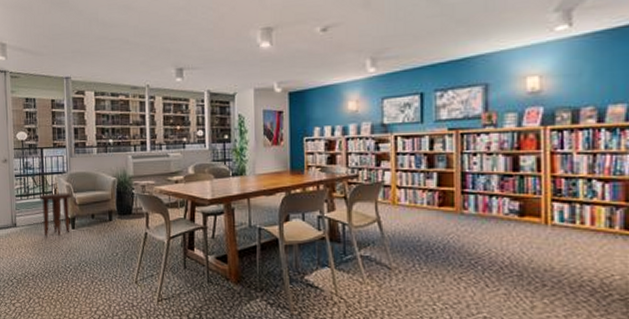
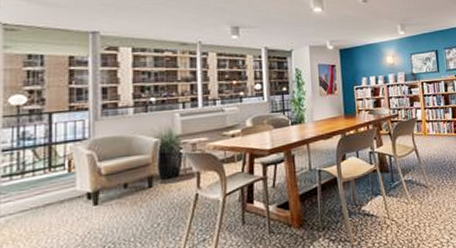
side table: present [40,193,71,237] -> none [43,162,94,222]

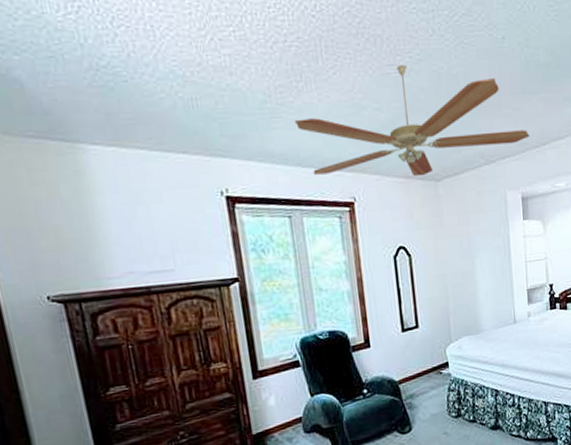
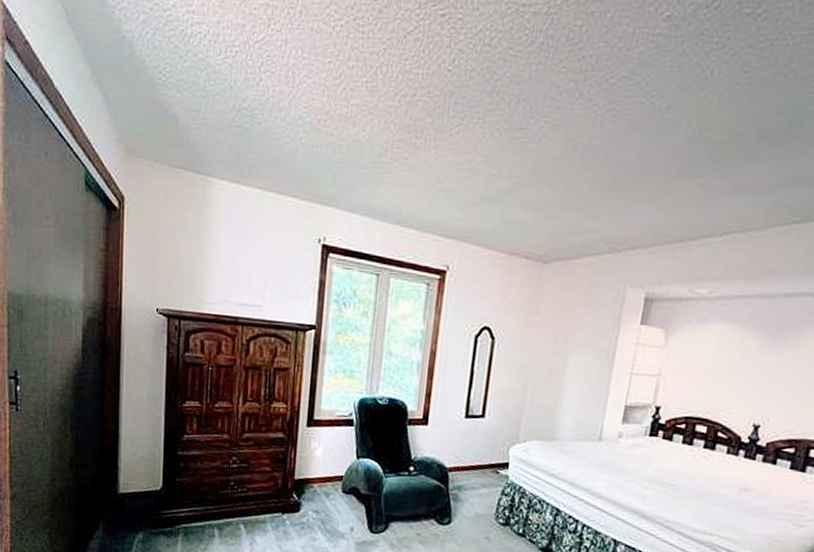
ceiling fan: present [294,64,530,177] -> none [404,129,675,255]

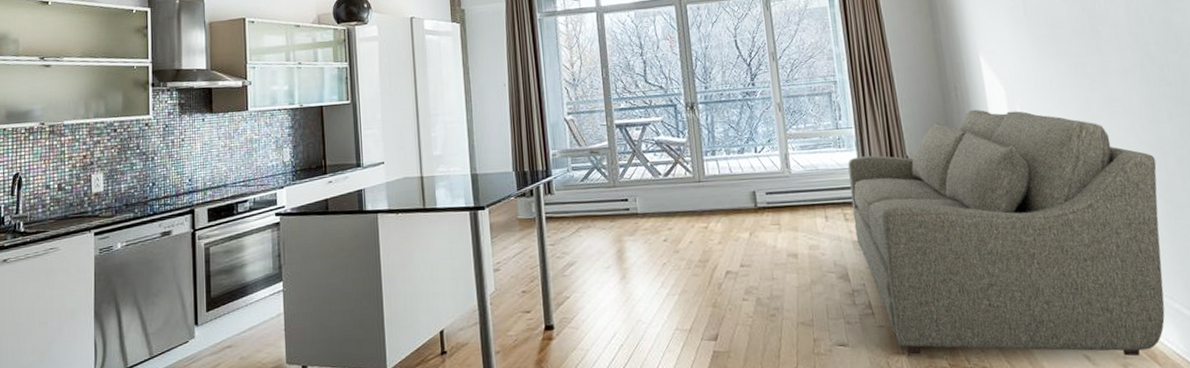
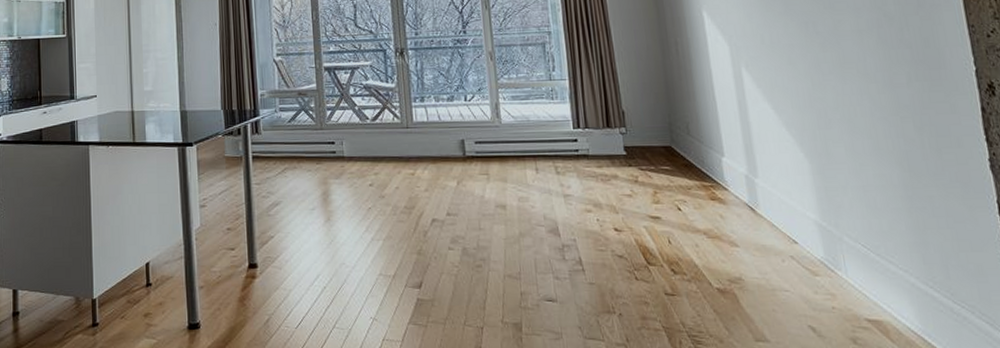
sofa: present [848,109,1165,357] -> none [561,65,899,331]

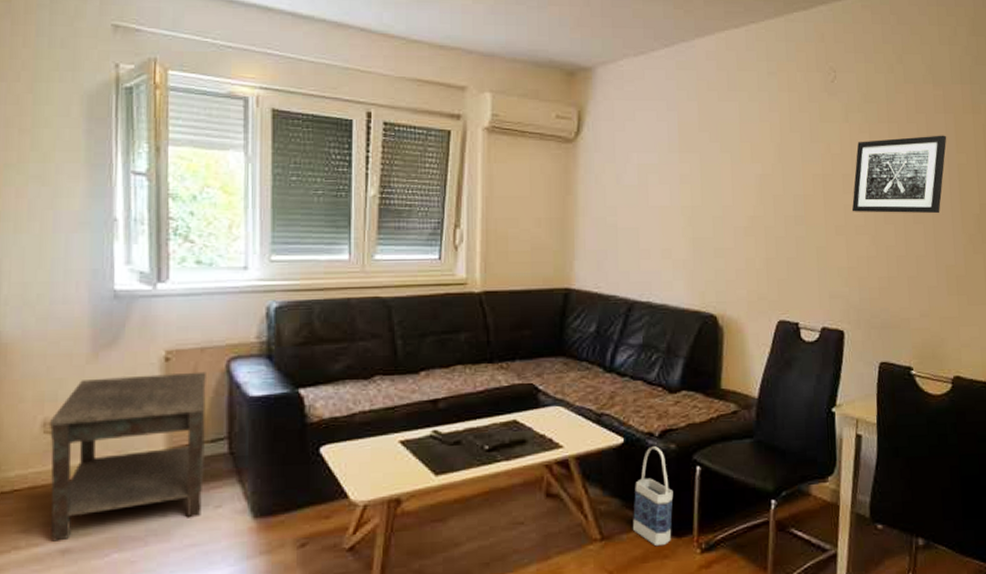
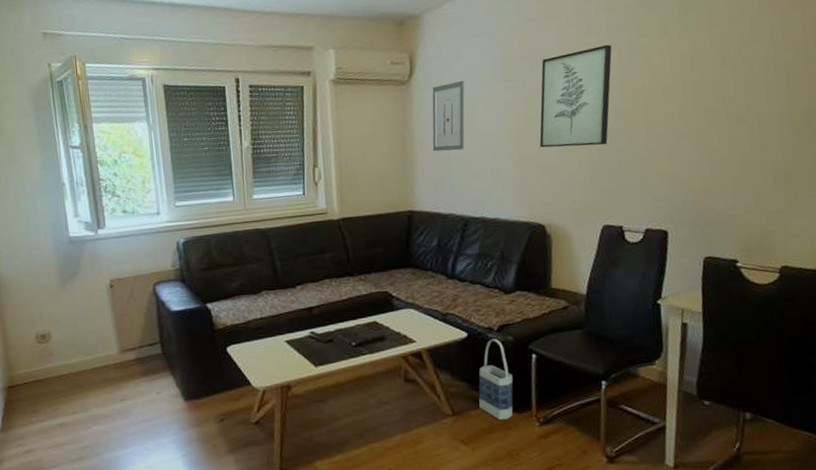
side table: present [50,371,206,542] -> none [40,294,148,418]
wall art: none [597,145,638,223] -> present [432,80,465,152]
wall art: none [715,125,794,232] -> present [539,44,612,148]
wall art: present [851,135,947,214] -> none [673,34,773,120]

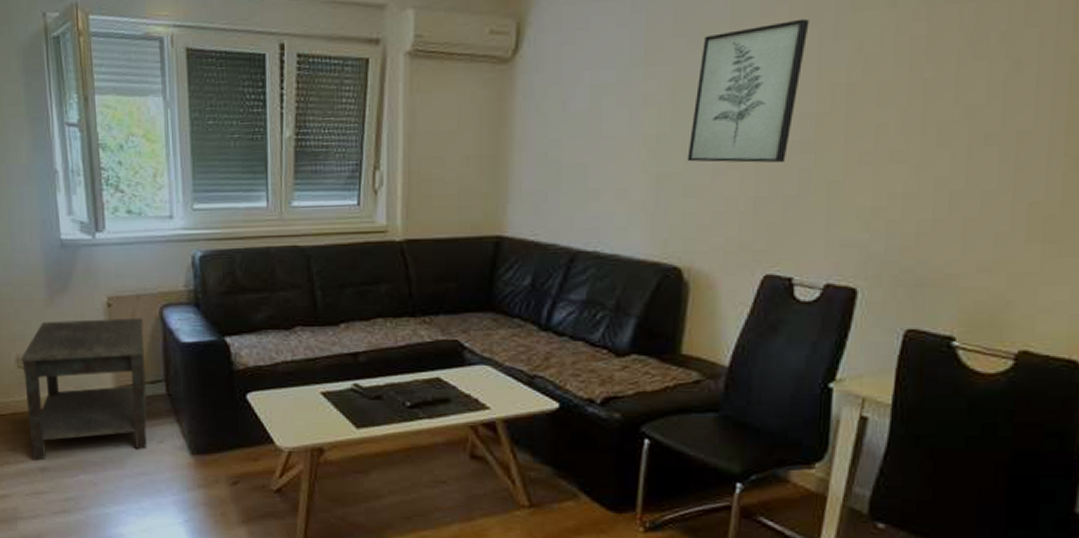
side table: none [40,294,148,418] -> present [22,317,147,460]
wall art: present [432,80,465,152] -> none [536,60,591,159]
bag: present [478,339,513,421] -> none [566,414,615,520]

_ _ _ _

▸ **Exercise**:
Write out each line again, exactly as it appears above, except for any picture.

▸ **Task response**:
side table: present [40,193,71,237] -> none [43,162,94,222]

ceiling fan: present [294,64,530,177] -> none [404,129,675,255]

sofa: present [848,109,1165,357] -> none [561,65,899,331]

side table: present [50,371,206,542] -> none [40,294,148,418]
wall art: none [597,145,638,223] -> present [432,80,465,152]
wall art: none [715,125,794,232] -> present [539,44,612,148]
wall art: present [851,135,947,214] -> none [673,34,773,120]

side table: none [40,294,148,418] -> present [22,317,147,460]
wall art: present [432,80,465,152] -> none [536,60,591,159]
bag: present [478,339,513,421] -> none [566,414,615,520]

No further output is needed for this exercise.